New Pricing Model Tests How Much Uber Riders Will Stomach

New Pricing Model Tests How Much Uber Riders Will Stomach
Antonio Jularić

Uber drivers have been complaining that the gap between the fare a rider pays and what the driver receives is getting wider. After months of unsatisfying answers, Uber is providing an explanation: It’s charging some passengers more because it needs the extra cash, according to Bloomberg.

The company detailed for the first time in an interview with Bloomberg a new pricing system that’s been in testing for months in certain cities. Yesterday, Uber acknowledged to drivers the discrepancy between their compensation and what riders pay. The new fare system is called “route-based pricing,“ and it charges customers based on what it predicts they’re willing to pay. It’s a break from the past, when Uber calculated fares using a combination of mileage, time and multipliers based on geographic demand.

Daniel Graf, Uber’s head of product, said the company applies machine-learning techniques to estimate how much groups of customers are willing to shell out for a ride. Uber calculates riders’ propensity for paying a higher price for a particular route at a certain time of day. For instance, someone traveling from a wealthy neighborhood to another tony spot might be asked to pay more than another person heading to a poorer part of town, even if demand, traffic and distance are the same.

The change stems from a feature Uber introduced last year called upfront pricing. By guaranteeing customers a certain fare before they book, the company said it provides more transparency. But it hadn’t previously said how Uber was estimating those prices and continued paying drivers using the old model. Uber will start reporting the price a passenger pays on each ride, though it will stop breaking out the percentage they take of the fare. The company will also send drivers an updated terms of service agreement reflecting the new fee system.
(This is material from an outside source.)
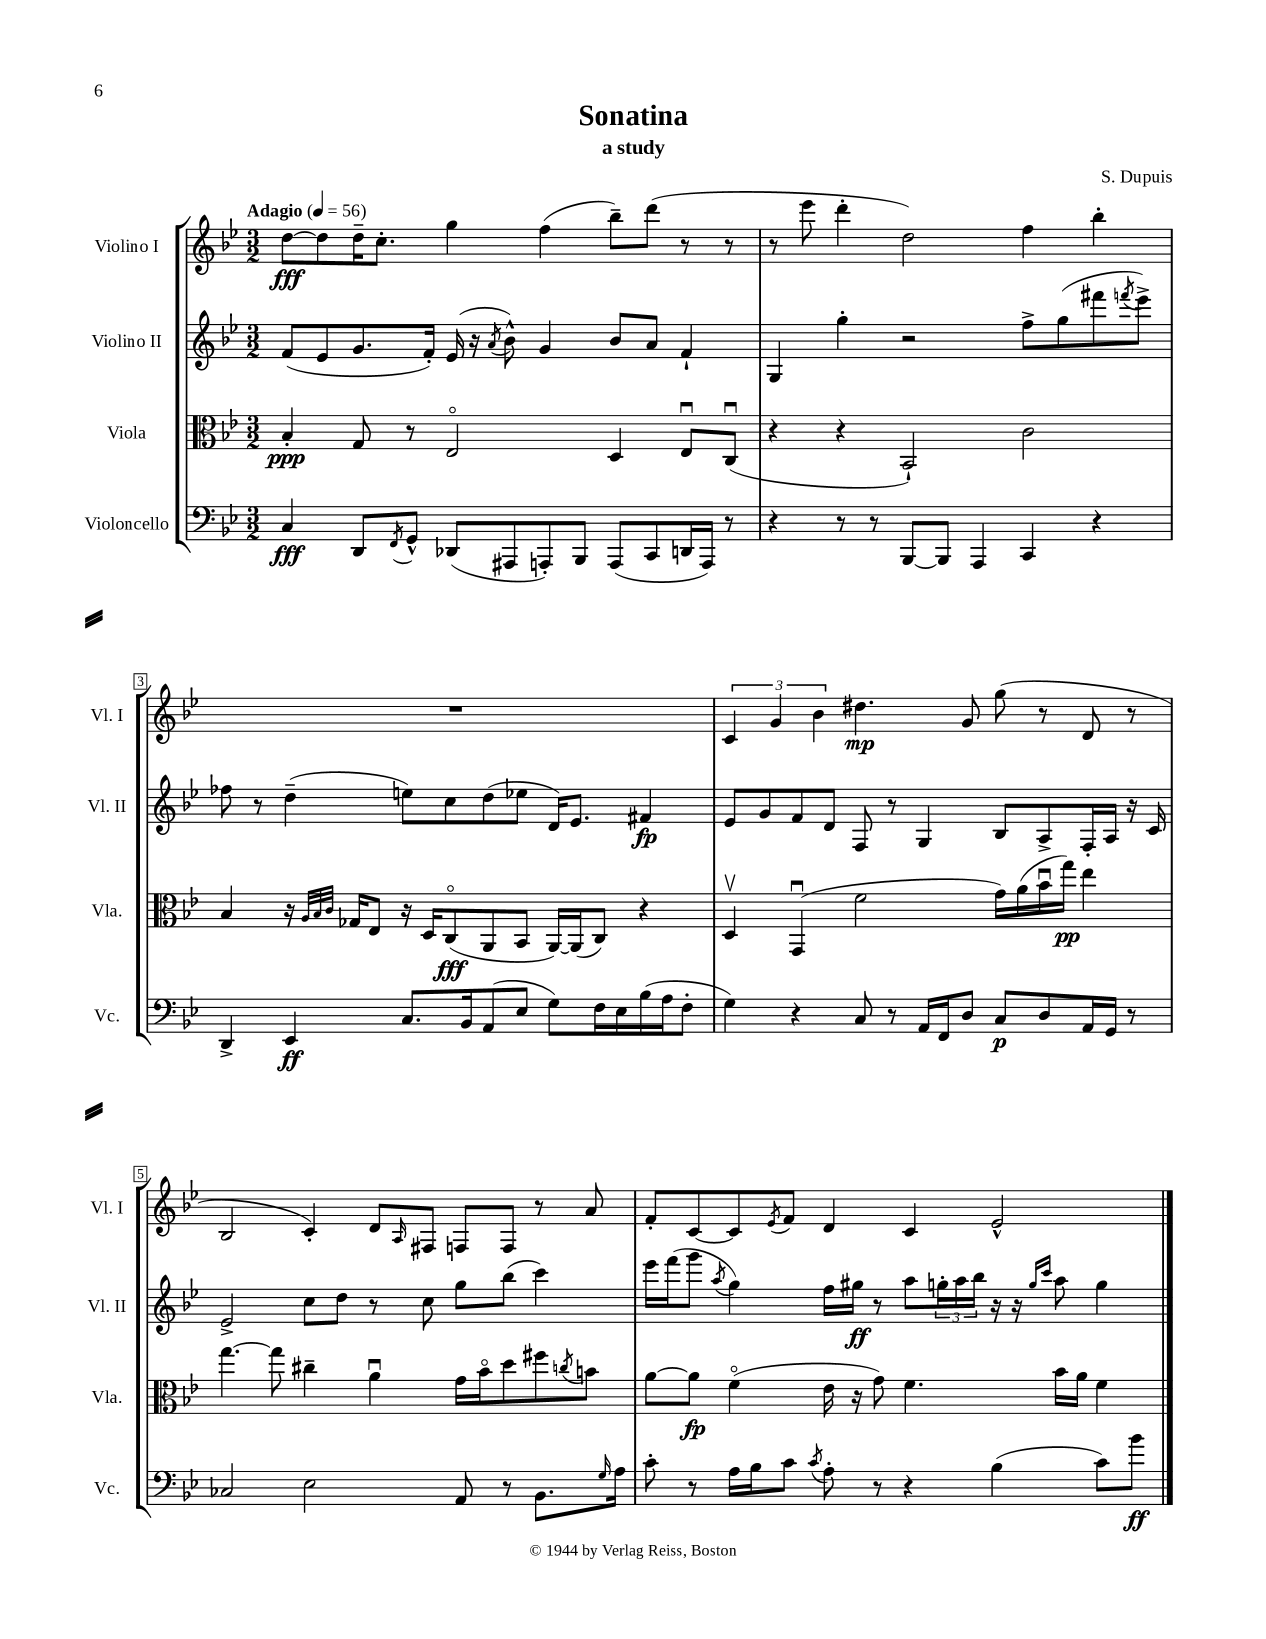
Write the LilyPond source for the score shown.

The difference between the calculations of rider fares and driver pay could be the future of Uber’s business. The company said it pockets what’s leftover and could parlay this mathematical framework into moving closer to profitability. In the process, pricing became something of a black box for passengers and another source of tension with drivers. Drivers accused Uber of cutting them out of income they were entitled to and misleading them about what the company was up to.